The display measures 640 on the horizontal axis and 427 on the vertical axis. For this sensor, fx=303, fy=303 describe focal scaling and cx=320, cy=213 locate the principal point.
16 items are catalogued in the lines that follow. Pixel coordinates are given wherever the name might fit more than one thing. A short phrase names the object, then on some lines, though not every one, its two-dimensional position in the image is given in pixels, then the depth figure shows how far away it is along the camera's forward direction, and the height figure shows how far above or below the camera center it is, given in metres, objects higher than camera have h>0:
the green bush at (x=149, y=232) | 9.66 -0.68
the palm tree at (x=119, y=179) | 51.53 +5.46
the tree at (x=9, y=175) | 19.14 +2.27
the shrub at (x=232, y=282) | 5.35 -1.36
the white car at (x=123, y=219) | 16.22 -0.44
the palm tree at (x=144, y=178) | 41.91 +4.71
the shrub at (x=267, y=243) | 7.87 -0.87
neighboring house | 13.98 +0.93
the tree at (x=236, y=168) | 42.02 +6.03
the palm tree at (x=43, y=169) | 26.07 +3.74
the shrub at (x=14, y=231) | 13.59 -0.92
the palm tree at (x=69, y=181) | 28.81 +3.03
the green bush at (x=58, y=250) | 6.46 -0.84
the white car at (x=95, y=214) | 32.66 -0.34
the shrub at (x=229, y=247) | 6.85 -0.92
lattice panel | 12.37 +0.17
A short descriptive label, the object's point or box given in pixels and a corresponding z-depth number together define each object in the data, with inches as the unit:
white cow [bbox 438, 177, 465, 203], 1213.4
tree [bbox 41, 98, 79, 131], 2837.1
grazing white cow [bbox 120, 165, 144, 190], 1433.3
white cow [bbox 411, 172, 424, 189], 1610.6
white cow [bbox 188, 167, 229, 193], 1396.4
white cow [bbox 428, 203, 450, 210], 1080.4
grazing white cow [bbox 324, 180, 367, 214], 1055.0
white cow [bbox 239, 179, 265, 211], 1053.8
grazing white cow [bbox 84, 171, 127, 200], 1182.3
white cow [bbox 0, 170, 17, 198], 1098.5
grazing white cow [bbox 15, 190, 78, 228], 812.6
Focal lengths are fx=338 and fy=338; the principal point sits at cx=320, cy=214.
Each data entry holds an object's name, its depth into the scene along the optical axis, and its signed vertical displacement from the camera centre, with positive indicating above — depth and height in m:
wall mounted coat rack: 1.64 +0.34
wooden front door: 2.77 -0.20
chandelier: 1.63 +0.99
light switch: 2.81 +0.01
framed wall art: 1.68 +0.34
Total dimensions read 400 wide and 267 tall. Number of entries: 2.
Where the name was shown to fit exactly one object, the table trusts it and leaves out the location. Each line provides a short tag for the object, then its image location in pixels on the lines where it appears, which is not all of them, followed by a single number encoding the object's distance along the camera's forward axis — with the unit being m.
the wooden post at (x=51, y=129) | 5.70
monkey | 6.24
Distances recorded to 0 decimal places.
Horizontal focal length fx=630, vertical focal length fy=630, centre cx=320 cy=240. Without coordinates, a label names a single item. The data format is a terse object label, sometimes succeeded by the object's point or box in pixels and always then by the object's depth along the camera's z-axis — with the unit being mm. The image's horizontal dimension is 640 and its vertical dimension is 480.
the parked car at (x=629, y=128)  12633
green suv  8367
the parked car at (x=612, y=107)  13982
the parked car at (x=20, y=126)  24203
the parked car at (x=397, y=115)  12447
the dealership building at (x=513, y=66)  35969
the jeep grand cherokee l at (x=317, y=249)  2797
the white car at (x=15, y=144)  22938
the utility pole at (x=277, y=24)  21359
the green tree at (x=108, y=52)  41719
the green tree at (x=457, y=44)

| Work order |
Your answer must be the lines from the one that contains "the utility pole" through the last line of the entries above, copied exactly, with no other lines.

| Answer to this problem |
the utility pole at (x=277, y=24)  21359
the green tree at (x=108, y=52)  41719
the green tree at (x=457, y=44)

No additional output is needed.